DESCRIPTION (provided by applicant): Cells rely on complex regulatory networks to sense and respond to environmental cues. The dynamics of the regulatory network governing cellular responses cannot be understood at the level of individual regulatory proteins, but rather emerges as a result of a complex web of biochemical interactions between multiple proteins, mRNA, and DMA. Our long-term objective to develop computational and experimental methods to dissect and analyze regulatory networks. With respect to human health, one of the most important prokaryotic regulatory networks underlies the type III secretion system (TTSS). The TTSS acts like a molecular syringe to inject bacterial effector proteins into the host cytosol. The TTSS is critical for virulence for many gram-negative pathogens, including Salmonella, Pseudomonas, E. coli, Shigella, Yersinia, Chlamydia, and Bordetella. Of these, the Salmonella TTSS responsible for invading mammalian cells (SPI-1) has the most well-characterized structure and regulation and is the focus of this proposal. In preliminary experiments, we have observed: 1. there is a temporal order in the expression of SPI-1 genes, 2. there is independent control of structural and effector genes, 3. there is hysteresis in the expression of effectors, and 4. the stochastic component of gene expression is differentially controlled. Based on these experiments, we hypothesize that the dynamics are dictated by two genetic circuits in the pathway. The first acts like a multi-signal integrator that commits to SPI-1 expression. The second is a bistable switch, where effectors are irreversibly activated after the needle structure is completed. This proposal seeks to use a combination of experiments, theory, and engineering to quantitatively characterize these circuits. Aim 1: Characterize two genetic circuits in the SPI-1 regulatory pathway. The first is responsible for integrating many environmental inputs and committing to the expression of the TTSS. The second forms a bistable switch that causes effector expression to persist after the input stimulus is removed. Aim 2: Engineer the network dynamics by adding artificial feedback loops. To determine how the topology of regulatory interactions encodes network dynamics, artificial feedback loops will be used to genetically perturb the network. This will provide insight into how complex dynamics evolve.

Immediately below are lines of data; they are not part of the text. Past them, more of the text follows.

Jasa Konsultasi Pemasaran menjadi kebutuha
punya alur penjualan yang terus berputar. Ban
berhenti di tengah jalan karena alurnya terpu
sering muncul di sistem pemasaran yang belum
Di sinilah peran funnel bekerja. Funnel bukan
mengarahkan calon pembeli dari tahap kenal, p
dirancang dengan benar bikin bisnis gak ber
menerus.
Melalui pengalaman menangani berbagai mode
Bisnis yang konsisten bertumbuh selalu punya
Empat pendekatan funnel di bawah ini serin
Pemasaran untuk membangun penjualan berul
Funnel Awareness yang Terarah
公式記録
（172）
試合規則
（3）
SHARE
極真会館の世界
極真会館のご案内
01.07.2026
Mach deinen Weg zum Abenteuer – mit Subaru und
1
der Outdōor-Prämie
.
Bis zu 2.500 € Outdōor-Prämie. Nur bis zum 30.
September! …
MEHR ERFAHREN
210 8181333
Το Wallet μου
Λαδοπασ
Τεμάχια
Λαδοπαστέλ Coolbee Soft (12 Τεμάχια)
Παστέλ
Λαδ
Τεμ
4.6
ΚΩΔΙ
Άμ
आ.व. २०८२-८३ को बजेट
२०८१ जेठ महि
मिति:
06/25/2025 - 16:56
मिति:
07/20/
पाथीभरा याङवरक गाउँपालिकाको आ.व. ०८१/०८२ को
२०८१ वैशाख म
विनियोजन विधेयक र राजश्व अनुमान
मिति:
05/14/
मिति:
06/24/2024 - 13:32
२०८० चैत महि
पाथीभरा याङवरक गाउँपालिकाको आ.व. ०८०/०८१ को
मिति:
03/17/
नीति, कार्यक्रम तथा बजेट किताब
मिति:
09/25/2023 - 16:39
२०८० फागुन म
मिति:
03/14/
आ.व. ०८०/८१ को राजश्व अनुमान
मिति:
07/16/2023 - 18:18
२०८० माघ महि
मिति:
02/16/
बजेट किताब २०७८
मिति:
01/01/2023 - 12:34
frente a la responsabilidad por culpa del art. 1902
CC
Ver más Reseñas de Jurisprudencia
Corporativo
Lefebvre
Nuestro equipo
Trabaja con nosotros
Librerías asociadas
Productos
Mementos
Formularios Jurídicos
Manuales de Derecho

描述（由申请人提供）：细胞依靠复杂的调控网络来感知和响应环境线索。控制细胞反应的调控网络的动态无法在单个调控蛋白的水平上理解，而是作为多种蛋白、mRNA 和 DMA 之间复杂的生化相互作用网络的结果而出现。我们的长期目标是开发计算和实验方法来剖析和分析监管网络。对于人类健康而言，最重要的原核调节网络之一是 III 型分泌系统 (TTSS) 的基础。 TTSS 的作用就像分子注射器，将细菌效应蛋白注射到宿主细胞质中。 TTSS 对于许多革兰氏阴性病原体的毒力至关重要，包括沙门氏菌、假单胞菌、大肠杆菌、志贺氏菌、耶尔森氏菌、衣原体和博德特氏菌。其中，负责入侵哺乳动物细胞的沙门氏菌 TTSS (SPI-1) 具有最明确的结构和调控特征，也是本提案的重点。在初步实验中，我们观察到：1. SPI-1基因的表达存在时间顺序，2.结构基因和效应基因的独立控制，3.效应基因的表达存在滞后性，4.基因表达的随机成分受到差异性控制。基于这些实验，我们假设动力学是由通路中的两个遗传回路决定的。第一个就像一个致力于 SPI-1 表达式的多信号积分器。第二种是双稳态开关，在针结构完成后，效应器不可逆地激活。该提案旨在结合实验、理论和工程来定量表征这些电路。目标 1：表征 SPI-1 调控途径中的两个遗传回路。第一个负责整合许多环境投入并致力于 TTSS 的表达。第二种形成双稳态开关，导致效应器表达在输入刺激移除后持续存在。目标 2：通过添加人工反馈循环来设计网络动态。为了确定调节相互作用的拓扑如何编码网络动态，人工反馈循环将用于从遗传上扰乱网络。这将提供对复杂动态如何演变的深入了解。